At last week's Sellers' Conference for Online Entrepreneurs in Seattle, Amazon merchants said they're being hit with seller performance complaints and suspensions at unprecedented rates.

Lesley Hensell, a partner at seller help service Online Sales Step by Step, said Amazon is charging the good guys to defeat the bad guys.

"They need to fund going after these bad actors," Hensell said in her keynote.

No list of brands or products has been publicly released, but sellers said they've been notified about the $1,500 charge to sell Nike, Adidas and Asics shoes. In different categories, Amazon is charging $1,000 to sell products from Hasbro, Lego, Pokemon and others.

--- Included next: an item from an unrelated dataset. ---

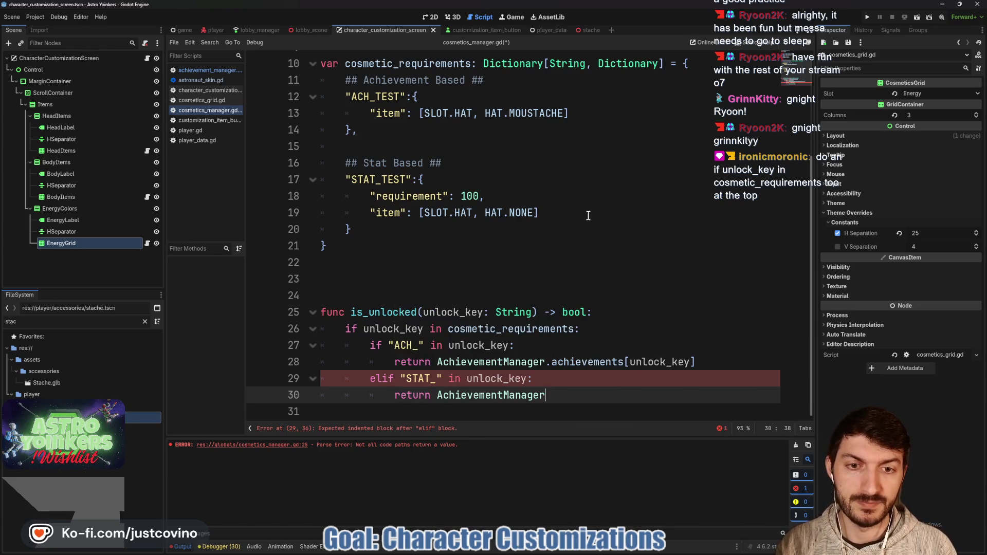
text(.sta)
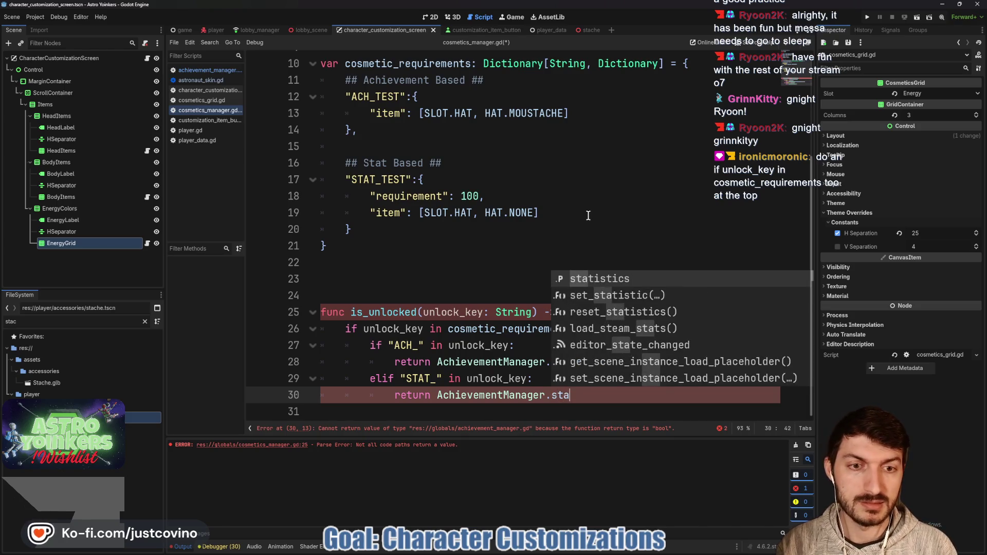
key(Return)
text([u)
key(Return)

According to an e-mailed statement from a Nike spokesperson, the company "does not sell on Amazon.com and our policies do not allow our authorized wholesale accounts to sell on Amazon.com." Nike didn't say how long those policies have been in place.

Hensell said she expects gating to move into more brands and categories.

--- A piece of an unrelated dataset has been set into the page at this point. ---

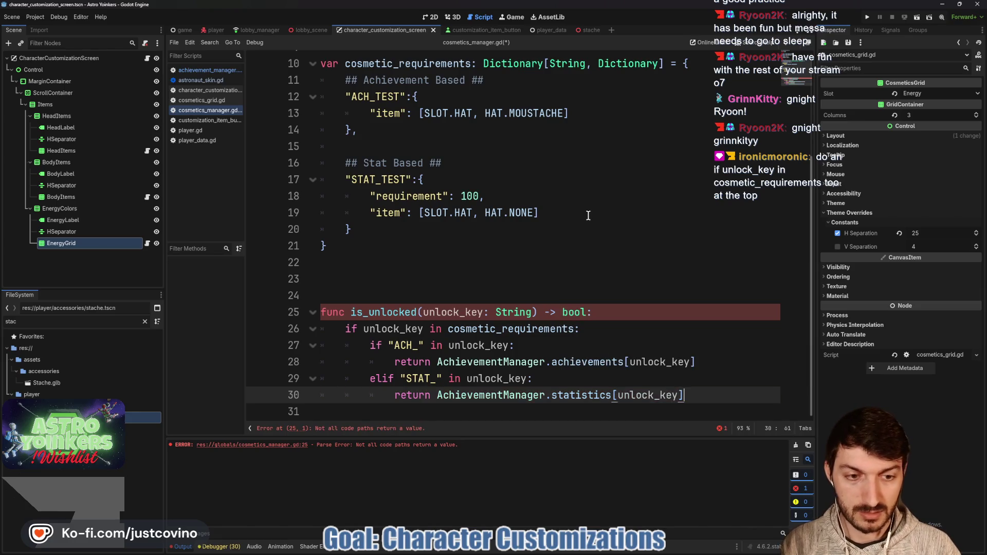
key(BackSpace)
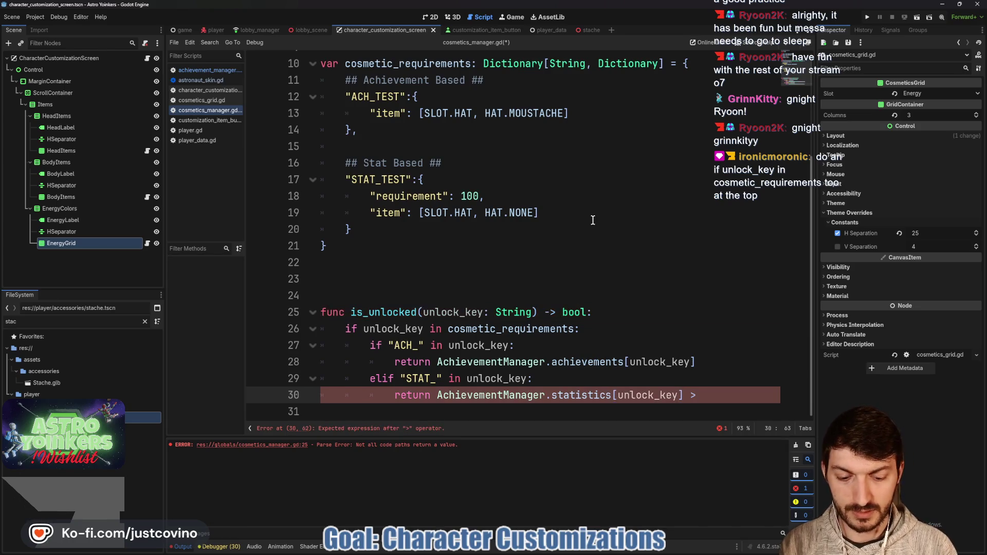
- Finish the comparison with >= cosmetic_requirements[unlock_key]["requirement"] and bring up the reference screenshot
text(=)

The broader concern for merchants is that Amazon is slowly eliminating the very popular practice of retail arbitrage. The many businesses that shop around for liquidation and clearance sales and turn around and sell items for higher prices on Amazon now have to consider what happens if the e-retailer only allows listings that come from authorized resellers.

At the conference, George Lawrence, founder of shopping search tool MerchantWords.com, referred to the group as "worried arbitragers." He said he doesn't expect the practice to be eliminated anytime soon.

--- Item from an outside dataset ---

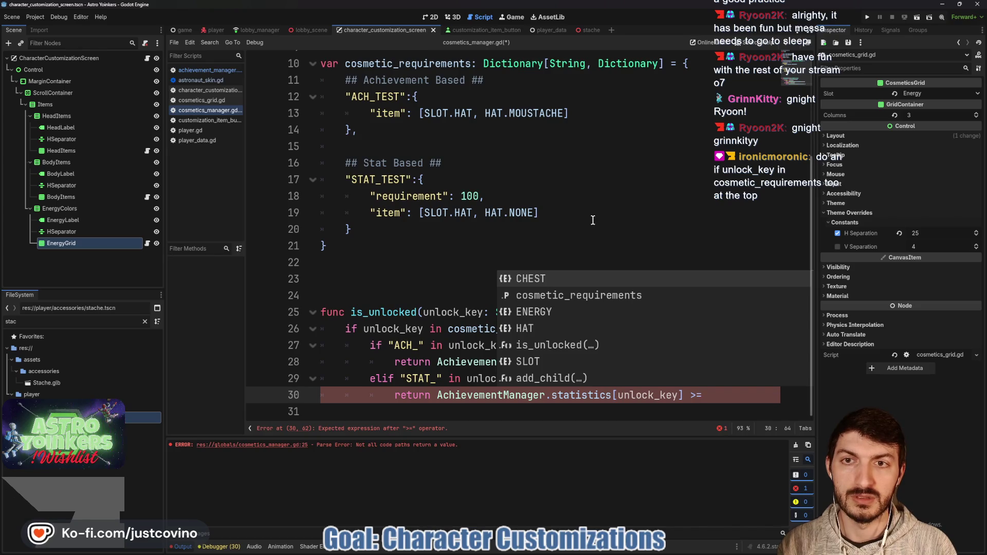
text( cos)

But one seller, who spoke on the condition of anonymity, said the new rules cut him off from selling thousands of products without extensive proof that the items were purchased from a manufacturer or distributor. Then there's the cost. To sell Samsung products, for example, he'd be forced to pay $1,000.

For sellers generating less than $1 million a year on Amazon, the charges will be cost prohibitive, he said.

As with every policy change at Amazon, the stated purpose of gating is to clean up and improve the consumer experience. The proliferation of knock-offs has been noticed by buyers and threatens the site's integrity.

Heading into the fourth quarter and the holiday season, Amazon needs customers to trust that the clothes, jewelry and gifts they're buying are real.

"Amazon feels that they're somewhat under attack and their credibility is under attack," Jeff Cohen, director of business development at Seller Labs, a site to help Amazon sellers, told the audience. "The customer is the most important thing. Sorry, it's not us."

Jeff Cohen, director of business development at Seller Labs.
Ari Levy | CNBC

Seller frustration is palpable. According to a survey published in January from WebRetailer and Feedvisor, 61 percent of Amazon sellers fear being banned.

Jennifer Orr, who sells beauty products on Amazon, said her sales have tanked since she was suspended for 28 days in mid-2015. At its peak, she said her business was generating annual revenue of $1.3 million, sending 15 percent to Amazon.

Orr is down by well over half even after getting reinstated because her products don't have the same visibility, and there are other items she's too frightened to sell. Orr said she and other sellers are paying for the problem brought on by the counterfeiters.

"They created a monster," Orr said. "The rules aren't clear and they change them as they go along."